Development and Fabrication

Gaining the appropriate legal and regulatory approval ended up as about a third of the total project effort. By the summer of 2009, we had successfully gained the formal approval required to put a test rig on Lake Erie. Successfully achieving this milestone was nothing short of phenomonal, as much larger organizations with many more resources at their disposal are still tangled up trying to receive such approval.

Commercial buoys are very expensive, and a wind farm system utilizing such buoys would not fit within budget. As it turns out, common trash cans have a comparably tough polyethylene structure as commercial buoys, but are a fraction of the cost. We filled our cans with the same foam that watercraft and commercial buoys often use to ensure buoyancy. According to structural analysis, our design would offer comparable performance for a very large cost savings.

A number of technical challenges were confronted, and mostly addressed through quick and flexible thinking.

The two turbines provided a battery array with up to 1.2 kW of power, and are the sole power source for two independent computer and telemetry systems. Two weather dataloggers also collected data about weather conditions and transmitted results directly to the computers. Computer networking problems could not be addressed within schedule, and as a result, only one computer system could be accessed remotely. Both systems, however, successfully logged and recorded data.
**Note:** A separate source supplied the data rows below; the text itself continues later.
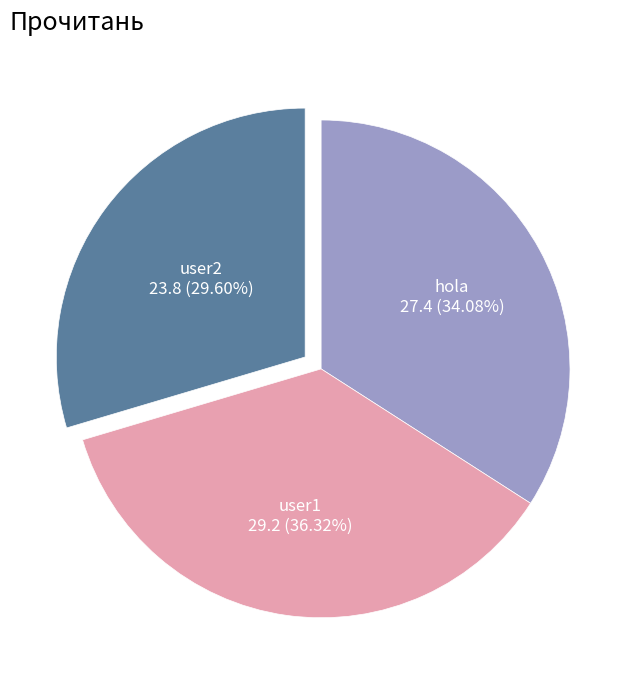

Is there any slice that represents more than half of the pie?

No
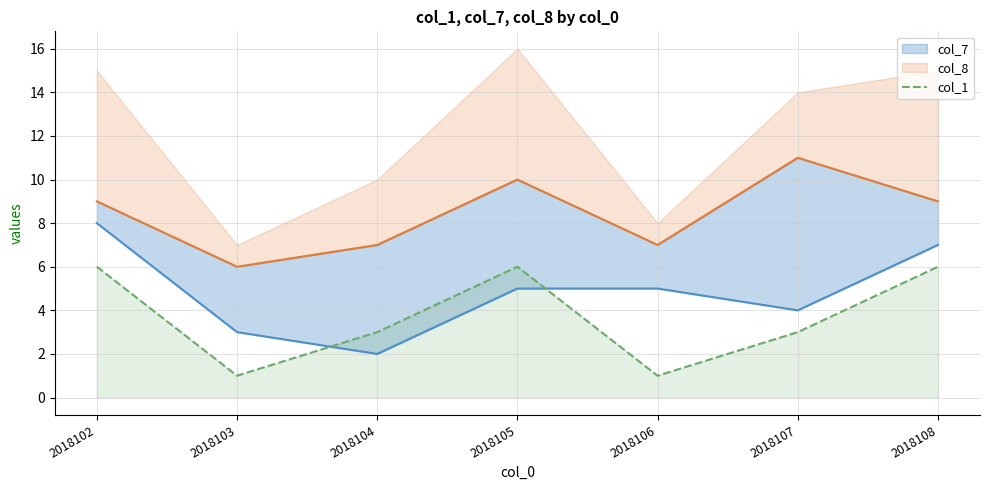

Approximately how many times larger is the value at 2018104 compared to 2018106?

3.0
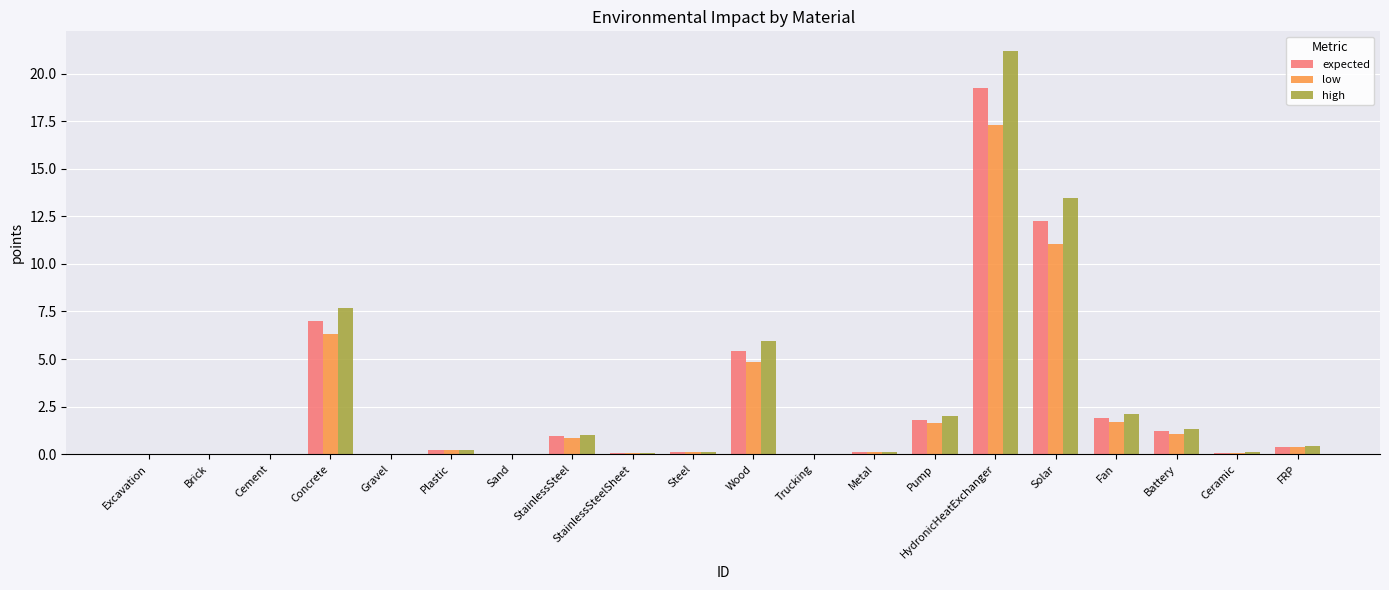

Which category has the highest value in the high series?

HydronicHeatExchanger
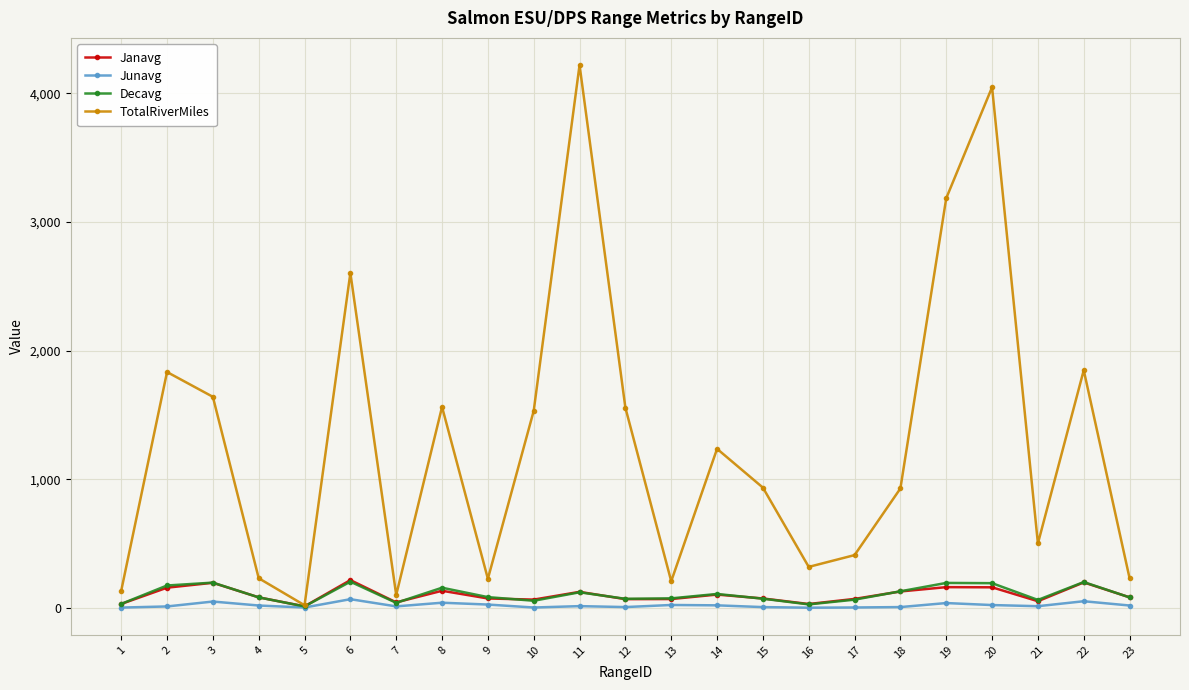

How many series are shown in this chart?

4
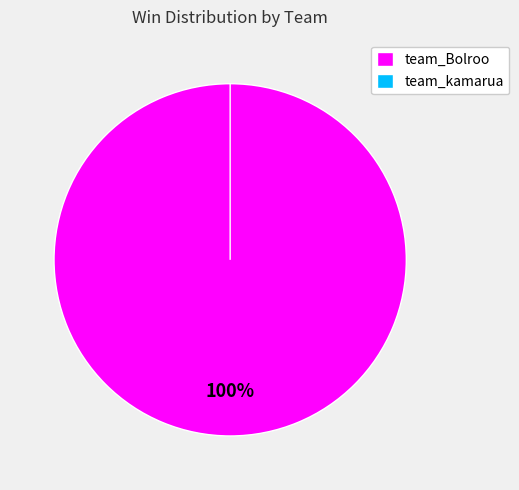

The team_kamarua slice represents 0% of the pie. True or false?

True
A windlass (a power winch for pulling up the anchor line) was incorporated into the design to drop and pull up the polyester and chain anchor line, rated for 8000 lbs of strength. However, at the last minute, the windlass failed, and required climbing onto the rig and manually dropping anchor. The anchor dropped and held tight in place within 2 feet of the approved location, about 8 miles offshore on Lake Erie from Cleveland, Ohio.

For some reason, the smaller 450 W turbine would not spin and generate power prior to and during the launch. Both turbines were tested on a makeshift dyno (system for testing powers, torque, others) and worked prior to shipping.

Fortunately, this wind farm test rig was designed with considerable redundancy and fault-tolerance (when one thing fails, another thing still works to ensure performance).